There are four significant steps that infrastructures can take to attract liquidity:

  1. Standardise access: pre- and post-trade drivers for large, global participants to access domestic exchanges are focused on ease and cost of access. Offering the same technology and connection as large international exchange groups can standardise their means of connecting, thereby removing the cost and requirement to maintain a series of bespoke systems. 
  2. Consistent and predictable regulation: Risk management is a key factor determining the degree of attractiveness of markets, driving decisions to invest and the ability to manage capital and enter and exit positions. The fundamental rule of law, predictability in regulation, and treatment of investors are key to that appetite.
  3. Facilitate capital efficiency and collateralisation: Providing capital efficiencies in domestic markets and securities instruments, coupled with the ease of custody, is essential for effective participation and liquid securities markets. Effective cross-border exchange links such as the SGX Nifty, HKEX Stock Connect, and SGX/NZX dairy futures serve as stable and efficient channels for hedging and risk management.
  4. Modernise wider ecosystem: Technology has long been a fundamental building block for growth in capital markets, and infrastructure providers must themselves be a driver of modernisation amongst exchange members. Engaging with local broker associations and networks to highlight the benefits of modernising their technology infrastructure, and coordinating upgrades with them, can help navigate resistance to positive change.

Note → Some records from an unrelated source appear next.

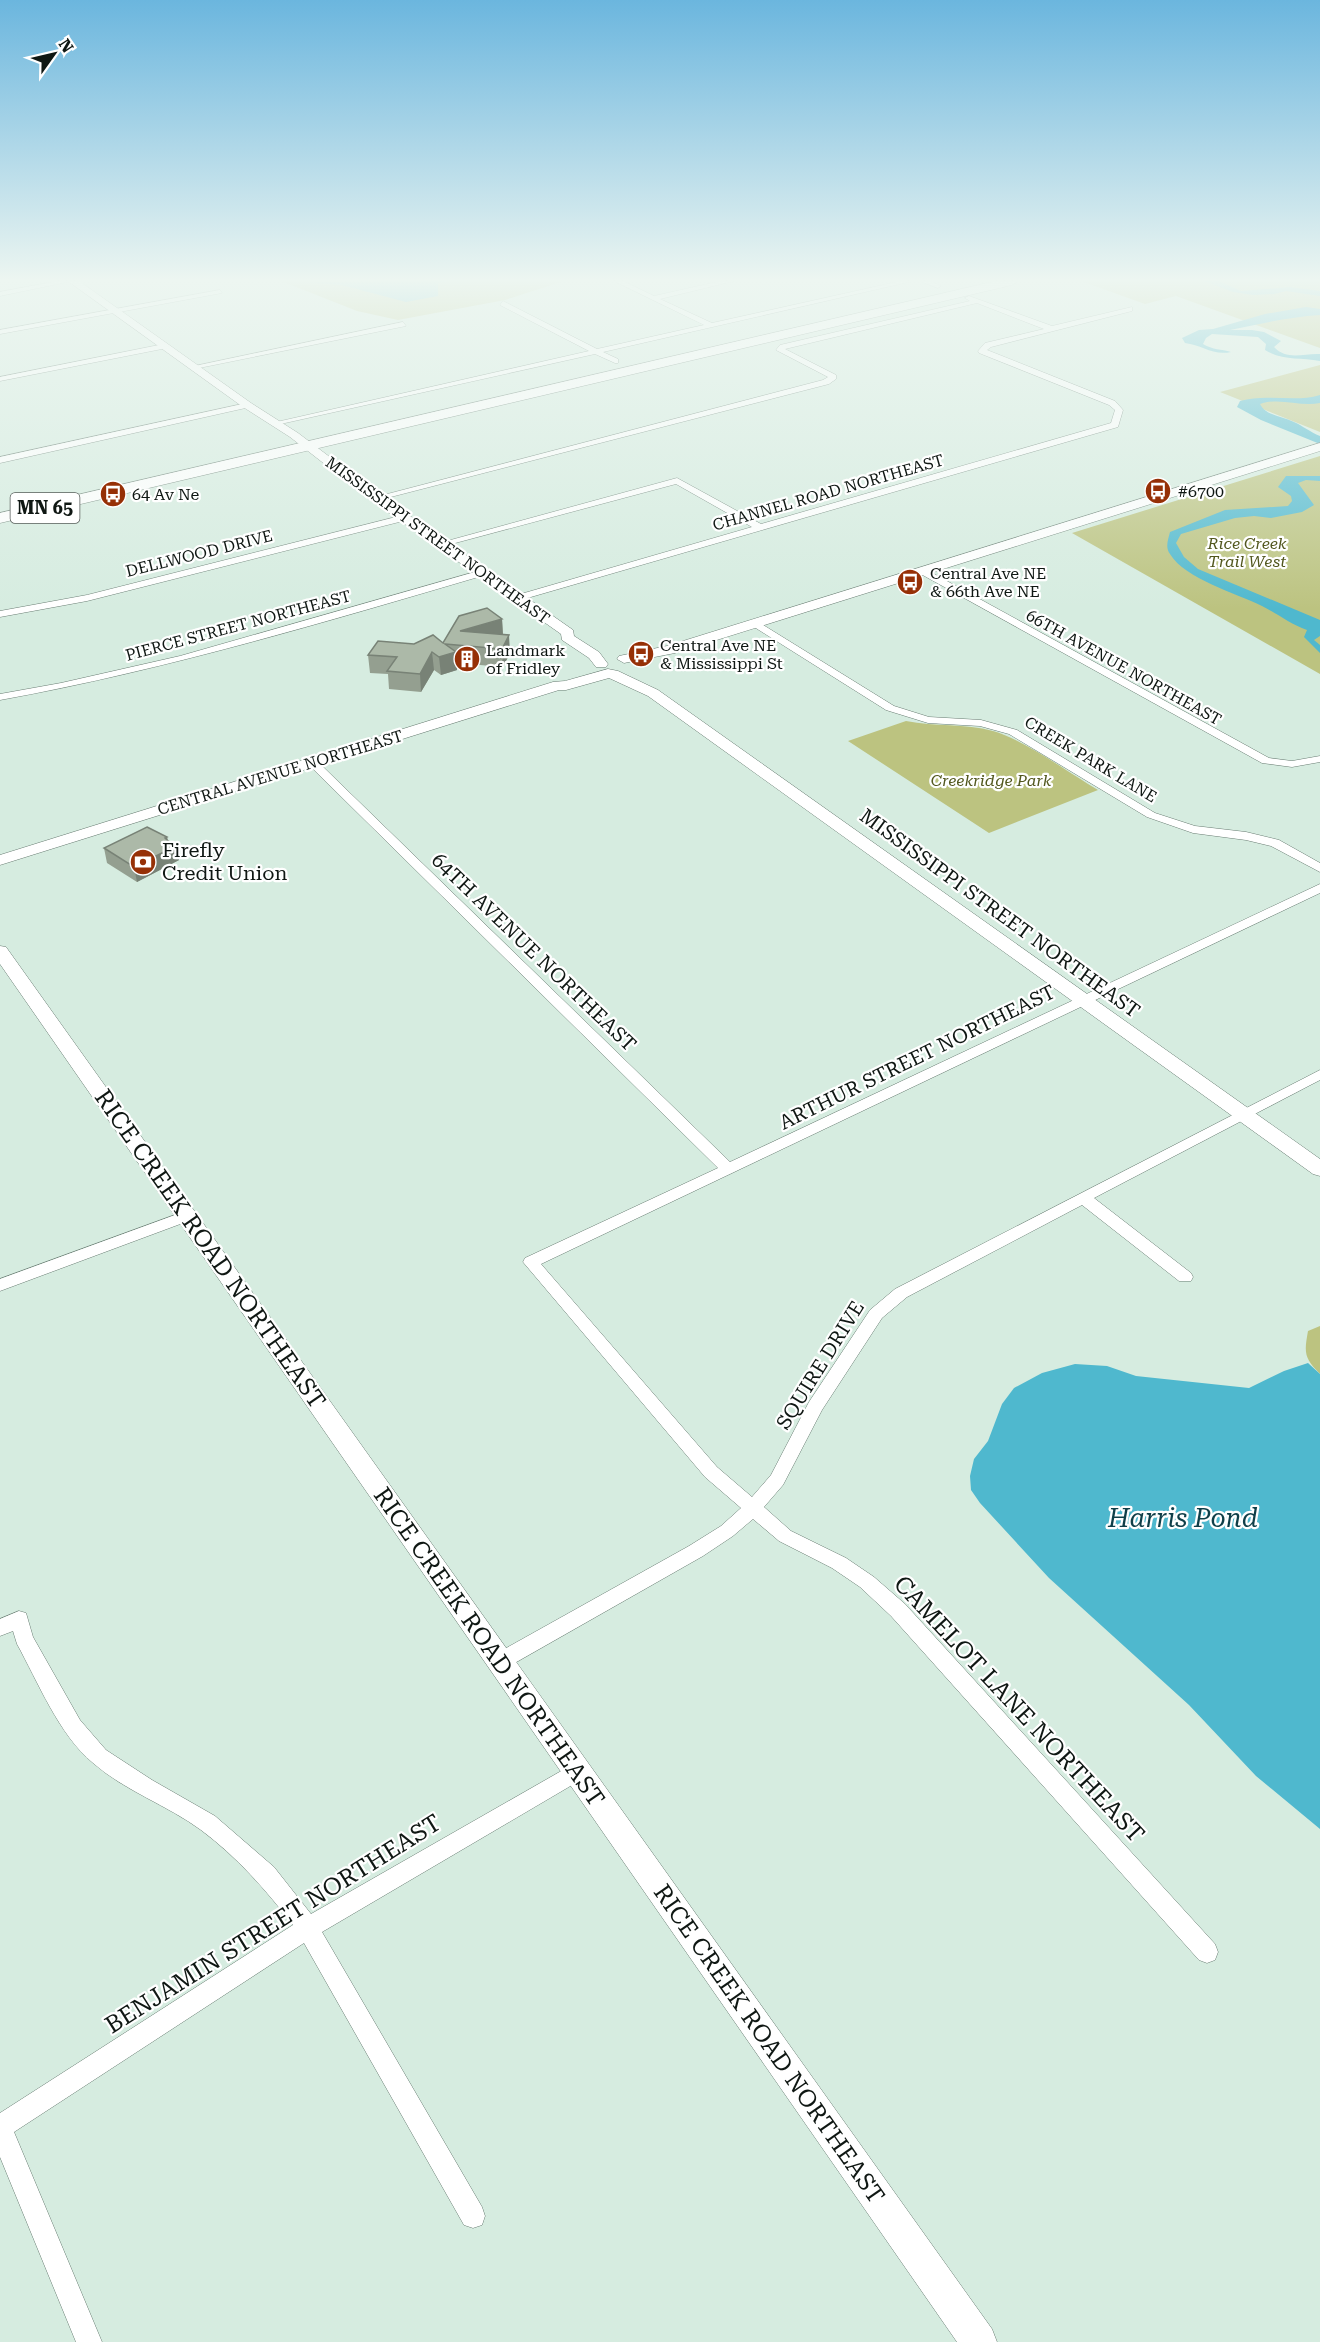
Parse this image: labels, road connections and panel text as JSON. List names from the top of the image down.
{
  "streets": {
    "highway": ["MN 65"],
    "street": [
      "CHANNEL ROAD NORTHEAST",
      "MISSISSIPPI STREET NORTHEAST",
      "DELLWOOD DRIVE",
      "PIERCE STREET NORTHEAST",
      "66TH AVENUE NORTHEAST",
      "CREEK PARK LANE",
      "CENTRAL AVENUE NORTHEAST",
      "64TH AVENUE NORTHEAST",
      "ARTHUR STREET NORTHEAST",
      "RICE CREEK ROAD NORTHEAST",
      "SQUIRE DRIVE",
      "CAMELOT LANE NORTHEAST",
      "BENJAMIN STREET NORTHEAST"
    ]
  },
  "crossings": [
    ["CHANNEL ROAD NORTHEAST", "MISSISSIPPI STREET NORTHEAST"],
    ["MN 65", "MISSISSIPPI STREET NORTHEAST"],
    ["MISSISSIPPI STREET NORTHEAST", "DELLWOOD DRIVE"],
    ["MISSISSIPPI STREET NORTHEAST", "PIERCE STREET NORTHEAST"],
    ["MISSISSIPPI STREET NORTHEAST", "CENTRAL AVENUE NORTHEAST"],
    ["MISSISSIPPI STREET NORTHEAST", "ARTHUR STREET NORTHEAST"],
    ["MISSISSIPPI STREET NORTHEAST", "SQUIRE DRIVE"],
    ["CENTRAL AVENUE NORTHEAST", "64TH AVENUE NORTHEAST"],
    ["64TH AVENUE NORTHEAST", "ARTHUR STREET NORTHEAST"],
    ["ARTHUR STREET NORTHEAST", "CAMELOT LANE NORTHEAST"],
    ["RICE CREEK ROAD NORTHEAST", "SQUIRE DRIVE"],
    ["RICE CREEK ROAD NORTHEAST", "BENJAMIN STREET NORTHEAST"],
    ["SQUIRE DRIVE", "CAMELOT LANE NORTHEAST"]
  ],
  "water": ["Harris Pond"],
  "parks": ["Rice Creek Trail West", "Creekridge Park"],
  "places": {
    "bus stop": [
      "#6700",
      "64 Av Ne",
      "Central Ave NE & 66th Ave NE",
      "Central Ave NE & Mississippi St"
    ],
    "building": ["Landmark of Fridley"],
    "bank": ["Firefly Credit Union"]
  },
  "north": "top right"
}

Our data shows that 40% of FMIs in Asia Pacific are operating with legacy systems that are more than ten years old. However, there has been a significant increase in appetite to upgrade this technology as projects put on hold due to COVID-19 have been restarted. The pandemic also starkly demonstrated the importance of having resilient systems capable of withstanding significant increases in volume, exposing operators that have allowed technical debt to build up over many years. 

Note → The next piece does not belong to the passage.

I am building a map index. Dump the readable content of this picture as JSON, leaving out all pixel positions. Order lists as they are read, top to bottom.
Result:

However, addressing Asia’s liquidity challenges extends beyond the actions of individual FMIs in a region located at the start of the international clock, operating a broad range of national holidays and offering limited overlap in trading hours with major global hubs. The substantial periods of gap risk pose a significant barrier for many institutional investors, and the US shift to t+1 could drive even more flows away from the Asian market by further reducing the time available to effectively manage risk. 

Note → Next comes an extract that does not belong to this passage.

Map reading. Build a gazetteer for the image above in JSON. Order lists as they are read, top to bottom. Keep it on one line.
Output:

Asian markets must, therefore, embark on more sizeable structural reform focused on increasing the ability to trade and settle out of hours to allow markets to trade global asset types and facilitate the hedging of risk. Crucial to this is embracing new payment technology, capable of pushing liquidity through national holidays and later in the day, allowing other global centres to take part in its markets. Central bank digital currencies and new payment rails will be critical enablers for the market, with emerging technologies capable of addressing the region’s long-standing liquidity deficit. 

Asia is home to some of the most innovative fintech and mobile technology in the world, and that presents a substantial opportunity to embrace and adopt emerging technology at scale in Asian capital markets. 

There are many steps exchange groups can take to enhance liquidity on their individual markets, but a more significant shift can only be driven by a collective effort amongst policymakers, infrastructures, and market participants. Examples such as the EU’s MiFID and Latam’s NuAM illustrate where cross-border efforts have successfully come together to drive capital market reforms.

There are a number of positive initiatives being led by the Asia Exchange Association looking to drive a similar agenda and ultimately capitalise on Southeast Asia’s almost unrivalled potential for growth.